What About the Non-Responsive Record?
When a public body gets an access request, it has the obligation of searching for the responsive (relevant) records. In almost all cases, 99.9% of the public body’s records will be non-responsive to the applicant’s access request.
There will be times where a record is in the area where a decision has to be made as to whether it is responsive or non-responsive. If the decision is that it is non-responsive, the public body should provide it anyway (subject to exemptions). If the public body would see the non-responsive record as being exempt from disclosure, then of course, the record should not be provided but the applicant should be advised in the response that there are records that are non-responsive but also exempt under a particular section of the legislation. How else will the applicant or my office know that a record was treated as non-responsive?

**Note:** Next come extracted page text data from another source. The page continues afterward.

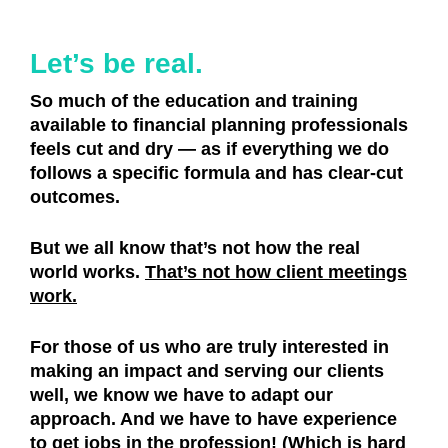
Let’s be real.
So much of the education and training
available to financial planning professionals
feels cut and dry — as if everything we do
follows a specific formula and has clear-cut
outcomes.
But we all know that’s not how the real
world works.
That’s not how client meetings
work.
For those of us who are truly interested in
making an impact and serving our clients
well, we know we have to adapt our
approach. And we have to have experience
to get jobs in the profession! (Which is hard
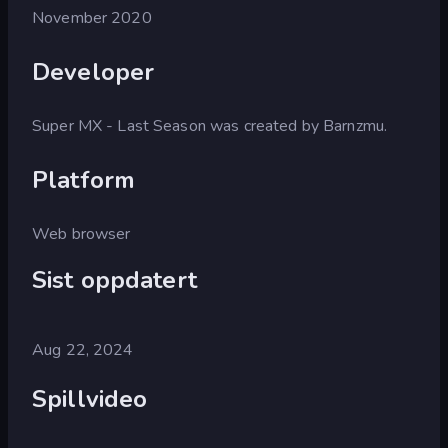
November 2020
Developer
Super MX - Last Season was created by Barnzmu.
Platform
Web browser
Sist oppdatert
Aug 22, 2024
Spillvideo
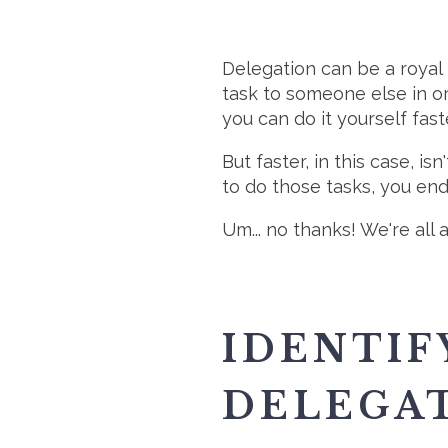
Delegation can be a royal 
task to someone else in ord
you can do it yourself faste
But faster, in this case, i
to do those tasks, you e
Um... no thanks! We're all
IDENTIF
DELEGA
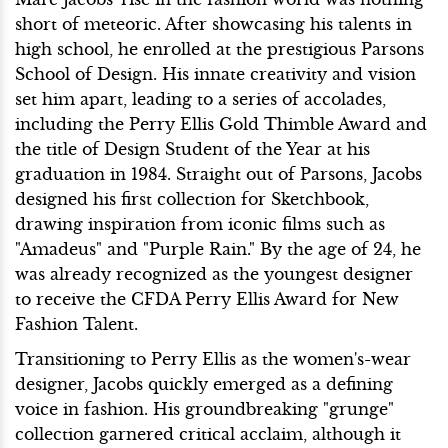
short of meteoric. After showcasing his talents in
high school, he enrolled at the prestigious Parsons
School of Design. His innate creativity and vision
set him apart, leading to a series of accolades,
including the Perry Ellis Gold Thimble Award and
the title of Design Student of the Year at his
graduation in 1984. Straight out of Parsons, Jacobs
designed his first collection for Sketchbook,
drawing inspiration from iconic films such as
"Amadeus" and "Purple Rain." By the age of 24, he
was already recognized as the youngest designer
to receive the CFDA Perry Ellis Award for New
Fashion Talent.
Transitioning to Perry Ellis as the women's-wear
designer, Jacobs quickly emerged as a defining
voice in fashion. His groundbreaking "grunge"
collection garnered critical acclaim, although it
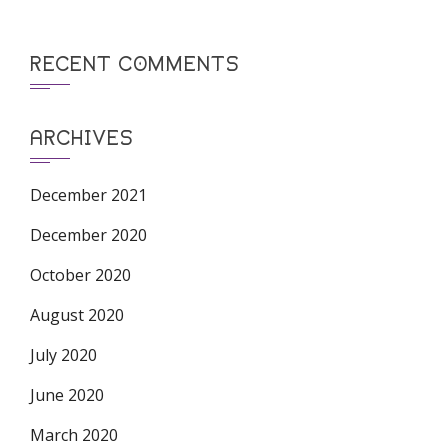
RECENT COMMENTS
ARCHIVES
December 2021
December 2020
October 2020
August 2020
July 2020
June 2020
March 2020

In other situations, a record may have responsive and non-responsive information in it. The public body is obliged to provide the applicant with the responsive information (subject to exemptions) and it has to decide what to do with the non-responsive information in that same record. I suggest best practice is to provide the non-responsive information to the applicant (subject to exemptions). Alternatively, the public body might choose to sever the non-responsive information but that strikes me as a waste of time. Unnecessary severing causes applicants to be suspicious that something is being hidden. An applicant could submit a second access request for the severed non-responsive portions and the public body would have to provide it (subject to exemptions). So this blog is written just to encourage public bodies to release non-responsive portions of records (as always, subject to exemptions).